PPRuNe Forums - View Single Post - Air Asia Indonesia Lost Contact from Surabaya to Singapore
Old 10th Jan 2015, 01:36
  #1646 (permalink)  
MsCaptain
 
Join Date: Apr 2014
Location: USA
Posts: 2
Likes: 0
Received 0 Likes on 0 Posts
WSJ article with some updates: Bodies found in wreckage, impact injuries found, pathologist(s) requested analysis of lung contents, autopsies being done on foreigners.


AirAsia Flight 8501: Official Says Black Boxes May Not Be in Tail Section - WSJ
Excerpt:
Search teams on Friday also recovered the bodies of two victims still in their airplane seats from the tail section, bringing the total number of recovered bodies to 48. The two bodies were the only ones to be found so far in the wreckage.

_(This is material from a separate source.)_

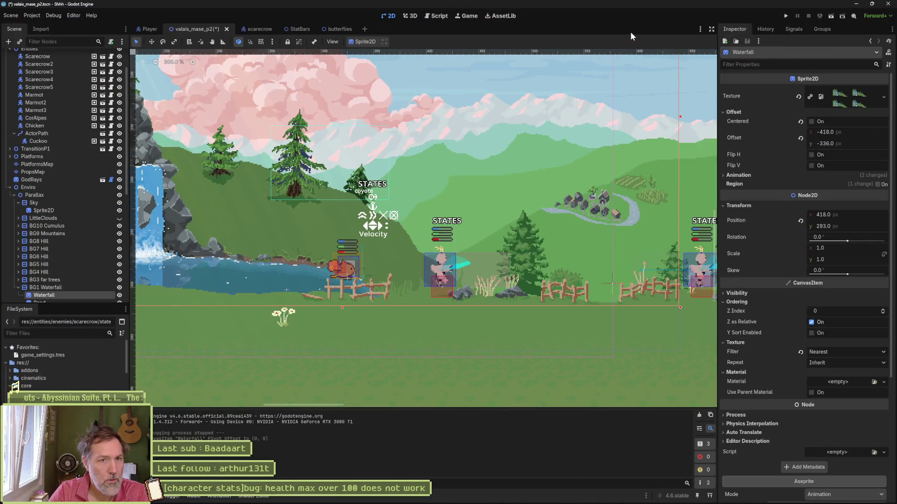
Try the Ctrl+O, Ctrl+Shift+O and Ctrl+Alt+O file openers in Godot, dismissing each.
key(ctrl+o)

Autopsies carried out on several victims from AirAsia Flight 8501 have revealed impact injuries such as broken legs, but no burns, early clues that may help investigators figure out what happened in the crash.

Air-safety experts said that means there likely wasn’t any fire or explosion that tore through the plane on its way down, and the jet probably hit the water at a shallow angle.

“It was most likely a flat impact,” according to Michael Barr, a senior accident-investigations instructor at the University of Southern California. Based on four decades of experience, Mr. Barr said, “the flatter the impact, the less trauma damage to the body.”

The impact of a vertical or near-vertical descent, according to Mr. Barr and other experts, probably would result in the plane breaking into smaller pieces than the wreckage suspected of being on the bottom. The broken legs of victims are more consistent with a scenario of a plane pancaking into the water, Mr. Barr said, which likely would have resulted in the fuselage or seat assemblies buckling or breaking apart. That, in turn, could transfer huge stresses to the limbs of passengers strapped in their seats.

Lung samples from the first few autopsies have been sent to an Indonesian laboratory for signs of seawater and plankton following a request from pathologists, said Budiyono, the commander of East Java’s disaster-victims identification service, who goes by only one name.

“If there’s sea water or plankton in their lungs, then we can say that they were still alive when the plane crashed into the sea,” he said.
Pathologists have been able to speed up their investigation after more bodies have been recovered during the past few days.

They are focusing on trying to conduct post mortems on foreigners who don’t have the same cultural sensitivities to the procedures as many Indonesians, Mr. Budiyono said. Indonesian authorities have decided to conduct autopsies on all foreigners recovered from the crash, unless families expressly reject the procedures.